DATASET RECORDS:
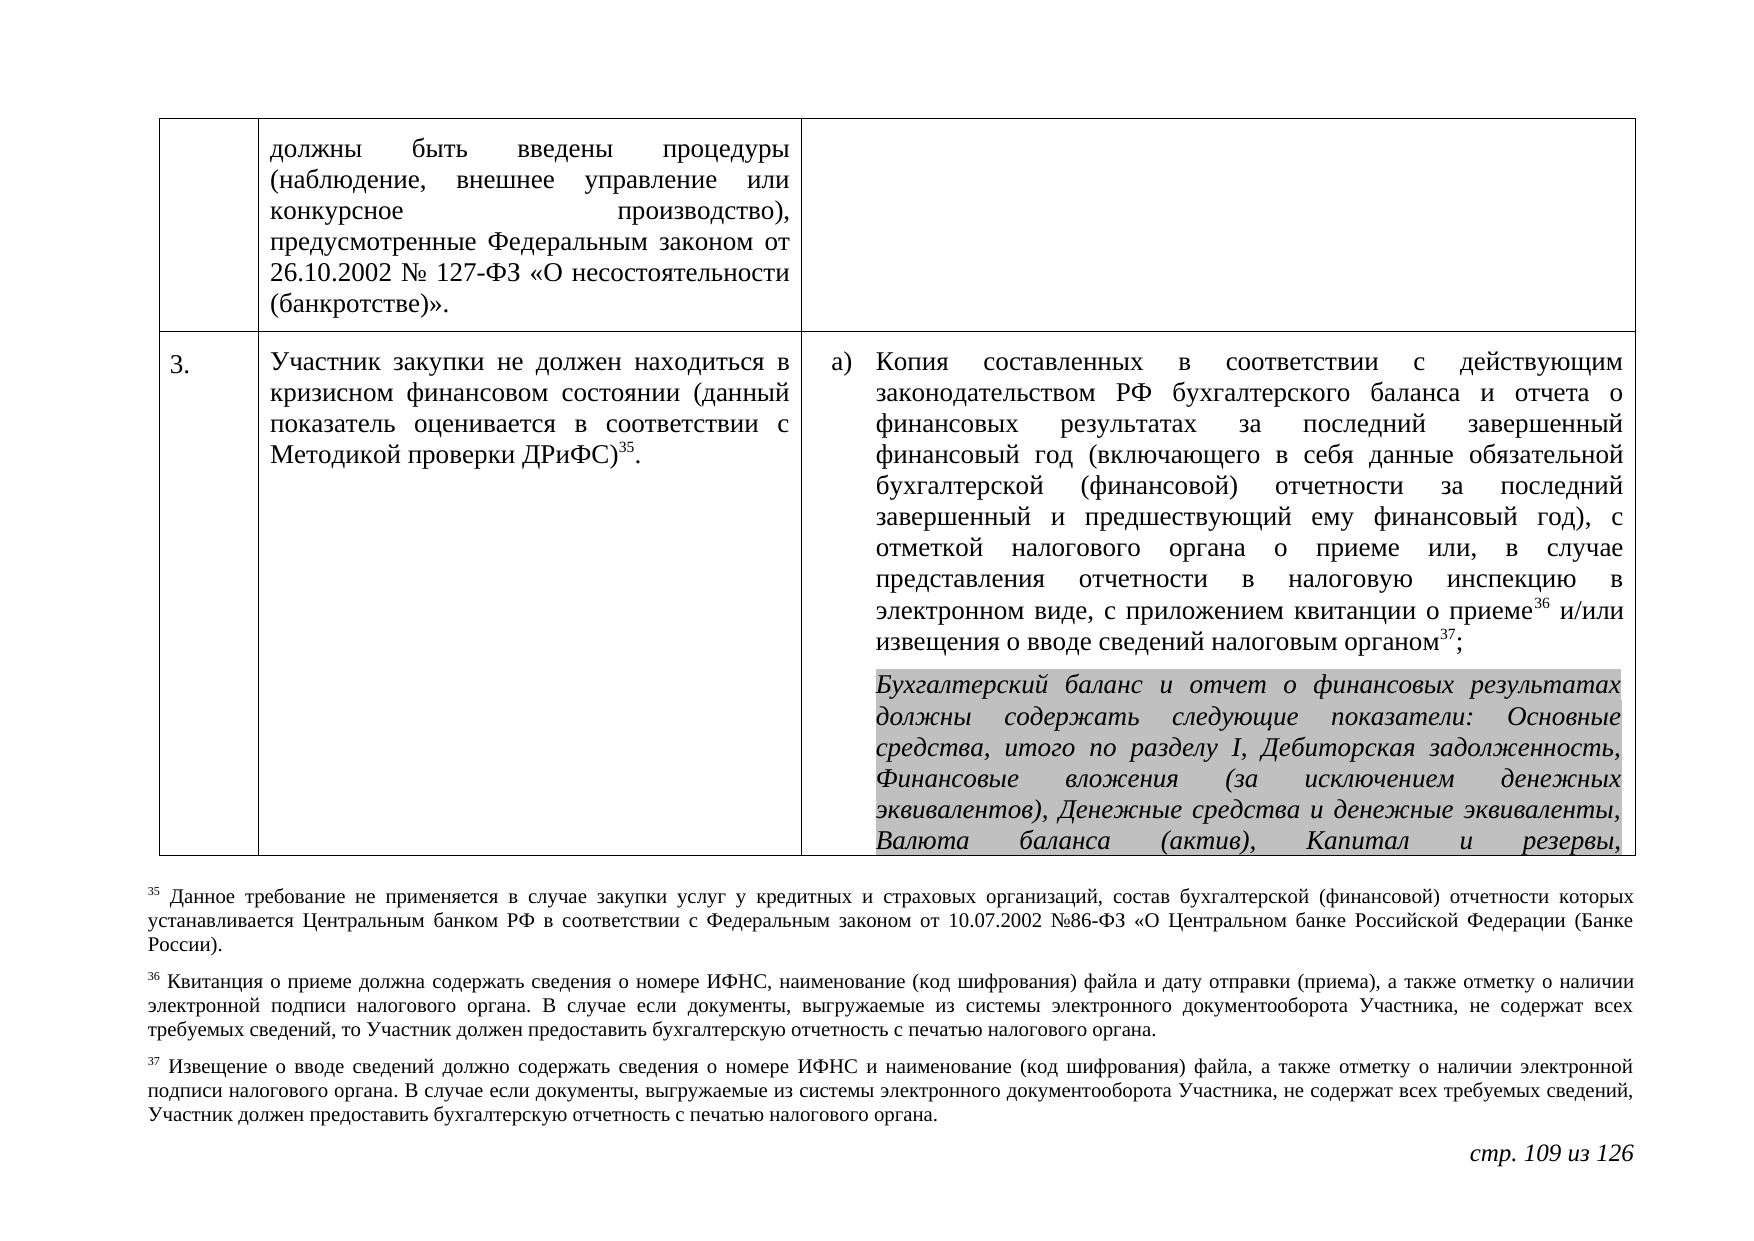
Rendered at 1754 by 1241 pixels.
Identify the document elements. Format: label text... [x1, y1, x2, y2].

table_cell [802, 119, 1635, 331]
table_cell [160, 119, 258, 331]
table_cell Копия составленных в соответствии с действующим законодательством РФ бухгалтерского баланса и отчета о финансовых результатах за последний завершенный финансовый год (включающего в себя данные обязательной бухгалтерской (финансовой) отчетности за последний завершенный и предшествующий ему финансовый год), с отметкой налогового органа о приеме или, в случае представления отчетности в налоговую инспекцию в электронном виде, с приложением квитанции о приеме и/или извещения о вводе сведений налоговым органом; Бухгалтерский баланс и отчет о финансовых результатах должны содержать следующие показатели: Основные средства, итого по разделу I, Дебиторская задолженность, Финансовые вложения (за исключением денежных эквивалентов), Денежные средства и денежные эквиваленты, Валюта баланса (актив), Капитал и резервы, Нераспределенная прибыль (непокрытый убыток), в т.ч. промежуточные дивиденды, Итого по разделу III, Долгосрочные заемные средства, Итого по разделу IV, Краткосрочные заемные средства, Кредиторская задолженность, Итого по разделу V, Валюта баланса (пассив), Выручка, Проценты к уплате, Прибыль (убыток) до налогообложения. В случае если Участник предоставляет в налоговые органы упрощенную бухгалтерскую (финансовую) отчетность, ему необходимо предоставить в составе заявки копию данной отчетности с отметкой налогового органа о приеме или, в случае представления отчетности в налоговую инспекцию в электронном виде, с приложением квитанции о приеме и/или извещения о вводе сведений налоговым органом, а также дополнительно сведения о размере всех требуемых показателей по установленной в настоящей Документации о закупке форме (подраздел 7.7) по данным отчетных периодов, содержащихся в предоставленной упрощенной бухгалтерской (финансовой) отчетности. Иные участники закупки (индивидуальные предприниматели и иностранные лица), имеющие право не вести бухгалтерский учет в соответствии с п.2 ст.6 Федерального закона от 06.12.2011 №402-ФЗ «О бухгалтерском учете», предоставляют данные за последний завершенный и предшествующий ему финансовый год по установленной в Документации о закупке форме — Данные бухгалтерской (финансовой) отчетности (форма 7) (подраздел 7.7), заверенные подписями индивидуального предпринимателя / руководителя и главного бухгалтера, а также печатью Участника (при наличии таковой). Вновь зарегистрированные участники, на момент подачи заявки не предоставлявшие в соответствии с действующим законодательством РФ в налоговые органы бухгалтерскую (финансовую) отчетность за завершенный финансовый год, предоставляют заверенную подписями руководителя и главного бухгалтера, а также печатью Участника (при наличии таковой) копию составленной в соответствии с требованиями действующего законодательства РФ промежуточной бухгалтерской (финансовой) отчетности (за последний завершенный квартал), содержащую все вышеперечисленные показатели, либо данные по установленной в Документации о закупке форме — Данные бухгалтерской (финансовой) отчетности (форма 7) (подраздел 7.7). [802, 332, 1635, 855]
table_cell [160, 332, 258, 855]
table_cell Участник закупки не должен находиться в кризисном финансовом состоянии (данный показатель оценивается в соответствии с Методикой проверки ДРиФС). [259, 332, 801, 855]
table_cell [259, 119, 801, 331]
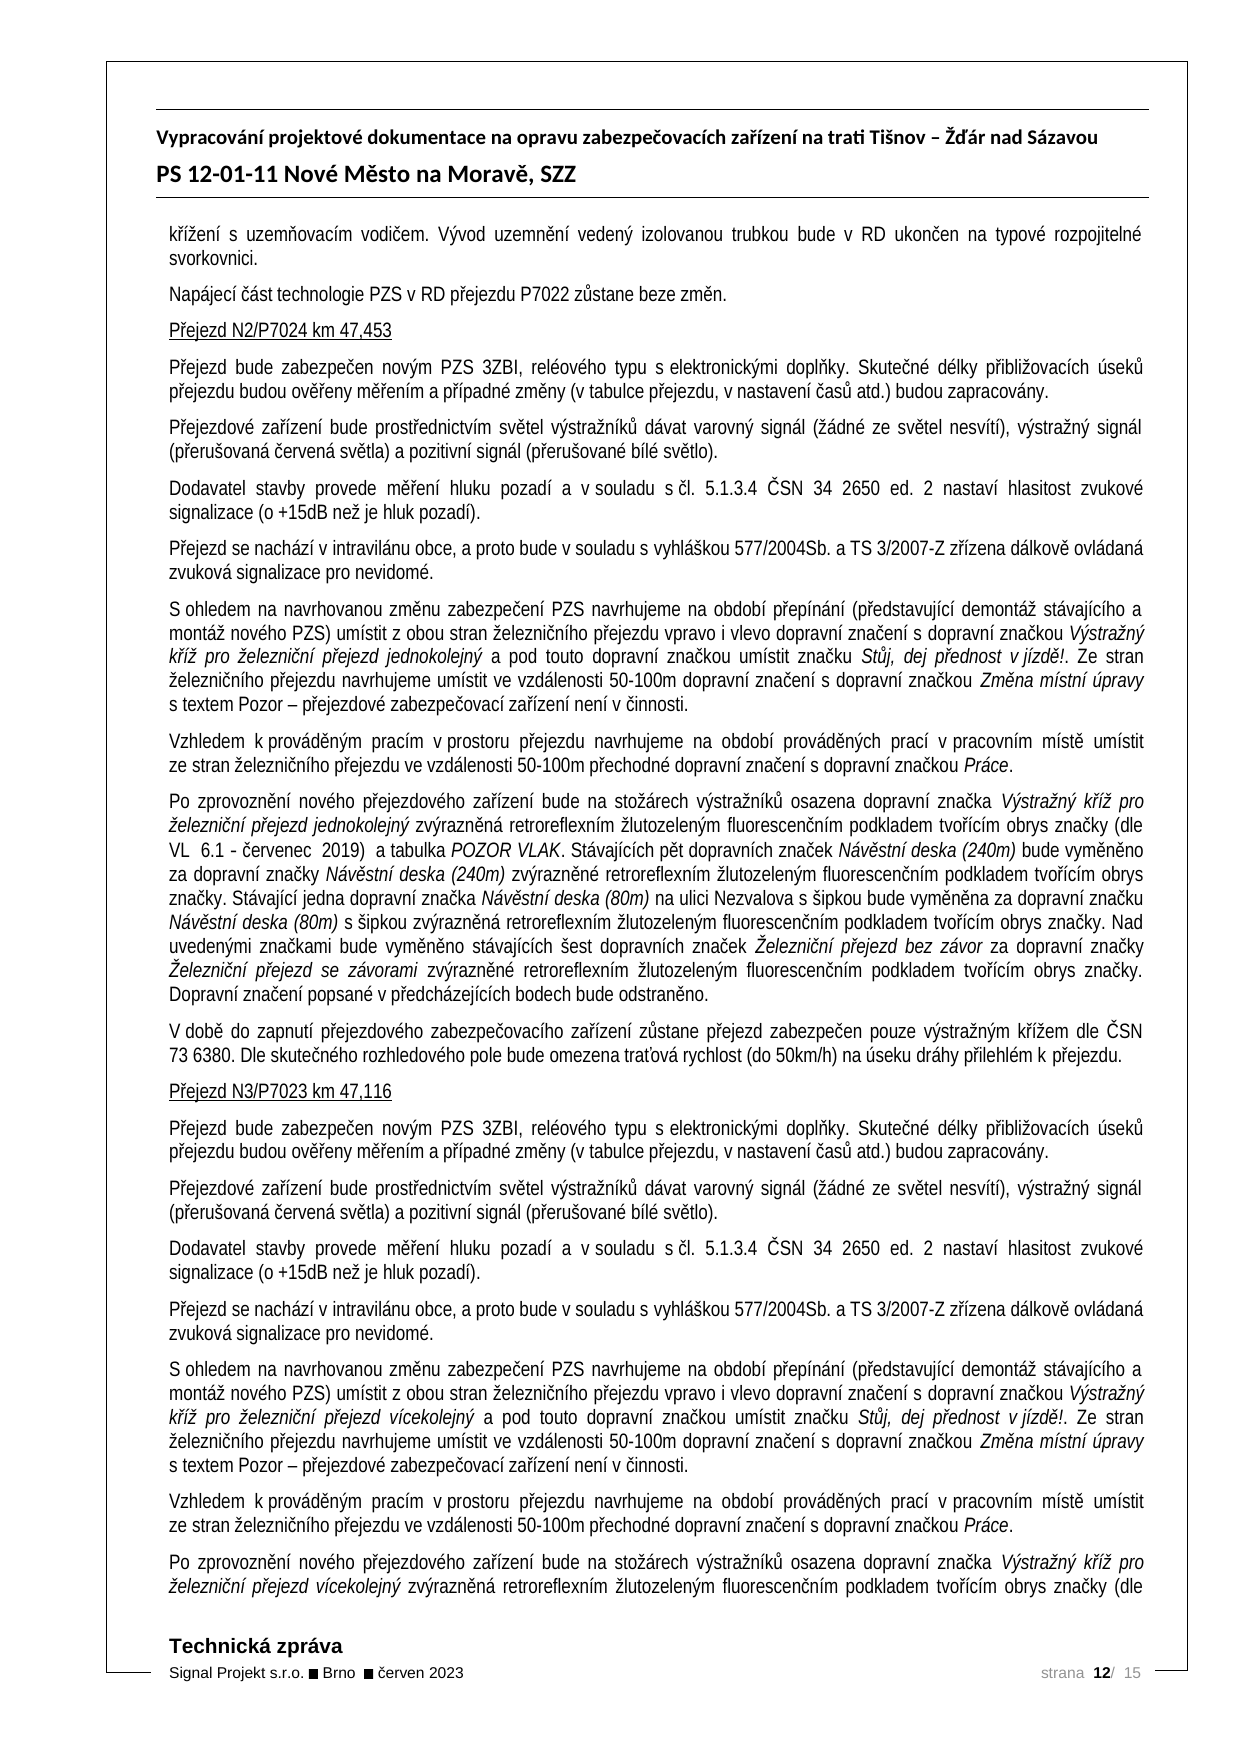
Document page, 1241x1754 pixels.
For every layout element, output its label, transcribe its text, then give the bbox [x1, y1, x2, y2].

PROBLEM DESCRIPTION: Show each line of the material that includes the string "text" by copying it.

EXPECTED OUTPUT:
Identify the document elements. Format: label text... [x1, y1, x2, y2].
For every layout element, output its label, transcribe its text, then give the bbox [x1, y1, x2, y2].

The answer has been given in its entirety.